The Bouquet is a rough, pulsing structure, a chaotic conglomeration of layers, partially coloured in variegated ultramarine brush strokes, reminiscent of a stalactite, a bouquet, or a coral-reef with a labyrinth of microscopic corridors and caves to gaze at. As we gradually move away, it acquires dynamic movement and visual grandeur, turning into a hurricane funnel. The biconical main body of the sculpture is deformed and extended by a side spout, an elongation, a few petrified flower stalks providing it a second fulcrum, distributing between them the heavy visual weight of a sculpture and allowing the viewer’s eye to glide over it like a roller coaster. At the end of this elongation, a delightful surprise awaits: an anthropomorphic, energetic and playful (extremely unusual for Kilcollin) rounding, like the strained arch of a dancer’s foot.
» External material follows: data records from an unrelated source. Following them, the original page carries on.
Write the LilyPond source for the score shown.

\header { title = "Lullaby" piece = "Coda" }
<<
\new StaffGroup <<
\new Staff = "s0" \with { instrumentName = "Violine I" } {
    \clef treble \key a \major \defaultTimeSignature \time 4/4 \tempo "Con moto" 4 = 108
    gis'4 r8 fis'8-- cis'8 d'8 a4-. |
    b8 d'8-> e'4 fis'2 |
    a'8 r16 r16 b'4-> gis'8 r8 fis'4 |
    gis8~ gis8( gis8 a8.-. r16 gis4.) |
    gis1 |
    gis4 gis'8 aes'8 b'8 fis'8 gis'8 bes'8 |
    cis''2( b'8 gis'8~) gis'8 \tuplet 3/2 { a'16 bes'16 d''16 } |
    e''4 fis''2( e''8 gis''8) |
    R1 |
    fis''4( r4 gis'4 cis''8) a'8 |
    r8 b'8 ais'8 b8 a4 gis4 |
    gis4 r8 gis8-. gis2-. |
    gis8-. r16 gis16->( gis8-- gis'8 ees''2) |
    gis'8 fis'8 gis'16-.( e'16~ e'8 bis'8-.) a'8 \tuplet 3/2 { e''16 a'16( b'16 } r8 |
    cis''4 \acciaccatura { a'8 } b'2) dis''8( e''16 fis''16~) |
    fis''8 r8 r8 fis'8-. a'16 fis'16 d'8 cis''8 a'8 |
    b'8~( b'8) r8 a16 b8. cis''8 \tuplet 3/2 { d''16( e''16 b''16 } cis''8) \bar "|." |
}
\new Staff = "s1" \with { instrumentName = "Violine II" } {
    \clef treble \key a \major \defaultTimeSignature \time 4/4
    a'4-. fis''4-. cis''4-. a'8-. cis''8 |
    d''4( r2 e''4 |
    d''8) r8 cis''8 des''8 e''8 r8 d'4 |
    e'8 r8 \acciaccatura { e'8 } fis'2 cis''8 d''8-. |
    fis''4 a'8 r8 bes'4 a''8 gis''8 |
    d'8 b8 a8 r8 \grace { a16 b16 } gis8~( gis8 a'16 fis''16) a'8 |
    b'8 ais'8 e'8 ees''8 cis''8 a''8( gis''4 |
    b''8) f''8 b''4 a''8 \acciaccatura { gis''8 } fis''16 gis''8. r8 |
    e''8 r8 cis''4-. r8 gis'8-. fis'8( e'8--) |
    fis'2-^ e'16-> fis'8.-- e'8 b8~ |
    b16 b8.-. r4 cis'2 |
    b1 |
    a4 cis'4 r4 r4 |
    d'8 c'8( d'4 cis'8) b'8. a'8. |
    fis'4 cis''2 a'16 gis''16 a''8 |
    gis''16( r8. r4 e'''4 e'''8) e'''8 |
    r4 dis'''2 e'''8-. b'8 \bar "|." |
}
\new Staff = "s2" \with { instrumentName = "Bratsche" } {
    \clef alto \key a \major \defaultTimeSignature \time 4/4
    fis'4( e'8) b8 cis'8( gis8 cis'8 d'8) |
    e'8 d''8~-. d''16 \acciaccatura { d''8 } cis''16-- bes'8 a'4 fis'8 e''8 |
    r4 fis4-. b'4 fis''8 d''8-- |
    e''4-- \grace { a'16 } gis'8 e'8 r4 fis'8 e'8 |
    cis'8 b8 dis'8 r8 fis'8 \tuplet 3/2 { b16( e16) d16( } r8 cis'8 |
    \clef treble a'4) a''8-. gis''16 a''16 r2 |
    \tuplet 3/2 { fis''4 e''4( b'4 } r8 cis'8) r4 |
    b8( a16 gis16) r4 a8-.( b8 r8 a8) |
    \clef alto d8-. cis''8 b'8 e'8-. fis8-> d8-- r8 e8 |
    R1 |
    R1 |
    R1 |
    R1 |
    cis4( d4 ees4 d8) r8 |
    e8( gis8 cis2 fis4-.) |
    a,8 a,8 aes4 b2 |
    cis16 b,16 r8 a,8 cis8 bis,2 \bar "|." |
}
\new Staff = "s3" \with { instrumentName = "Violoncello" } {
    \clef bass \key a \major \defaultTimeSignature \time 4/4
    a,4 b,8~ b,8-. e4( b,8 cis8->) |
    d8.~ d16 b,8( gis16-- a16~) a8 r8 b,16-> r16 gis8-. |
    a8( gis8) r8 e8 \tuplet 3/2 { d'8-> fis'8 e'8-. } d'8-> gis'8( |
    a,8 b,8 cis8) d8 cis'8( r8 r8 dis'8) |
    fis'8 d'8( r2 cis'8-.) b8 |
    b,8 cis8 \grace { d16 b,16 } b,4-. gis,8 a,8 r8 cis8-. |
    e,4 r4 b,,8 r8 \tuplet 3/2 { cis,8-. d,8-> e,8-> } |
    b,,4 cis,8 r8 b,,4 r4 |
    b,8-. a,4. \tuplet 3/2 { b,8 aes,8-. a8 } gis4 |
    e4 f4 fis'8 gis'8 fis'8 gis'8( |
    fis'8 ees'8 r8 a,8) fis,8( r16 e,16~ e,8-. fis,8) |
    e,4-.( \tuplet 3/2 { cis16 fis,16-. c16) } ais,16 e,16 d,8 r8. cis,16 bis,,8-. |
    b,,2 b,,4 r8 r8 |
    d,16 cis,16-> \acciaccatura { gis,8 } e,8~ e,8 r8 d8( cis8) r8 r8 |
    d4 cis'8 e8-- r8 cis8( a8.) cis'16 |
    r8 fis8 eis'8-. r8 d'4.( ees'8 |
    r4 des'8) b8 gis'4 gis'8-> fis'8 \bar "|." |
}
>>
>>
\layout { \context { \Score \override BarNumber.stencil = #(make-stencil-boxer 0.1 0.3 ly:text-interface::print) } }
In this graceful piece, an equation between form and formlessness, dynamics, statics and angles of view is composed and solved. An elfin, irrational, highly sensitive psychometrical perception of the material world – light, texture, form, movement, ability to detect subtle visual weirdness and ambiguity, vulnerable and ephemeral beauty are the driving forces behind Kilcollin’s work. It makes her sculptures engaging and profound, revealing the hidden potential and natural beauty of forms and materials, but also, perhaps unintentionally, providing us with a deeper insight into the artist herself.

Kilcollin’s magnum opus is a massive table. One for dining or negotiating and filled with 4 bottles, glasses covered in centuries-old dust; the ruins of a city, its skyscrapers and downtown; and from bird’s eye view: a catafalque. Instilling anxiety, the sculpture asks the questions: Why is it deprived of any human presence? Why are its form, texture and colour so disturbingly brutal? A few blots – blue, red and white – emphasize its concrete achromatism. This sculpture brings a viewer to the point either before the beginning or after the end, to the extremities of time when man is non-existent and powerless. Made from fragile sand, this table is a fleeting mirage appearing to an exhausted pilgrim in the wilderness of the desert, imitating the form of its dunes – the false promise of satiated hunger; its surface is scratched and unfit for dining, there are no chairs, and nobody is going to sit. In its simple, crude and brutal form this sculpture poses a direct question about human existence, about happiness, oblivion and loneliness. A mighty, stoical, monological noumenon, it reminds us just how cold it can be to stand in the wind of being.